Dalam model ini, siswa berkebutuhan khusus belajar di kelas khusus pada sekolah reguler, namun dalam bidang- bidang tertentu dapat belajar bersama anak lain (normal) di kelas reguler.

f) Kelas khusus penuh di sekolah reguler

Siswa berkebutuhan khusus belajar di dalam kelas khusus pada sekolah reguler.

2.6.6 Kurikulum Sekolah Inklusif

Direktorat Pembinaan PKLK Dikdas (2011: 25) Kurikulum yang digunakan dalam penyelenggaraan pendidikan inklusif menggunakan kurikulum standar nasional yang ditetapkan pemerintah yang berlaku di sekolah umum. Namun sekolah penyelenggara pendidikan inklusif tidak serta merta menggunakan kurikulum tersebut, melihat ragam hambatan yang dialami siswa disabilitas sangat

bervariasi. Sekolah penyelenggara melakukan pengembangan kurikulum bagi siswa berkebutuhan khusus sesuai dengan kemampuan dan kebutuhan mereka. Pengembangan tersebut dilakukan dalam 2 metode, yakni adaptiasi dan modifikasi.

Pada tahun pelajaran 2014/2015. Sekolah Luar Biasa dan Sekolah-sekolah penyelenggara pendidikan inklusif menggunakan kurikulum 2013 yang mengakomodasi kebutuhan dan kemampuan peserta didik sesuai dengan bakat, minat, dan potensinya.
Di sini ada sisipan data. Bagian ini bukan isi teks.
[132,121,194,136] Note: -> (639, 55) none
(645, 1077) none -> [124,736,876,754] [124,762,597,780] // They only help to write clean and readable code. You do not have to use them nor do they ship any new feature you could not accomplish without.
Model pengembangan kurikulum pendidikan inklusif menurut Direktorat Pembinaan PKLK Dikdas (2012: 26) adalah sebagai berikut.

a. Model kurikulum tingkat satuan pendidikan yang sesuai standar isi nasional. Pada model kurikulum ini, peserta didik penyandang diabilitas mengikuti kurikulum satuan pendidikan seperti kawan – kawan lainnya di dalam kelas yang sama. Program layanan khususnya lebih diarahkan kepada proses pembimbingan belajar, motivasi, dan ketekunan belajarnya.

b. Model Kurikulum Akomodatif. Pada model kurikulum ini, guru melakukan modifikasi pada strategi pembelajaran, jenis penilaian, maupun pada program tambahan lainnya dengan tetap mengacu pada kebutuhan siswa (penyandang disabilitas).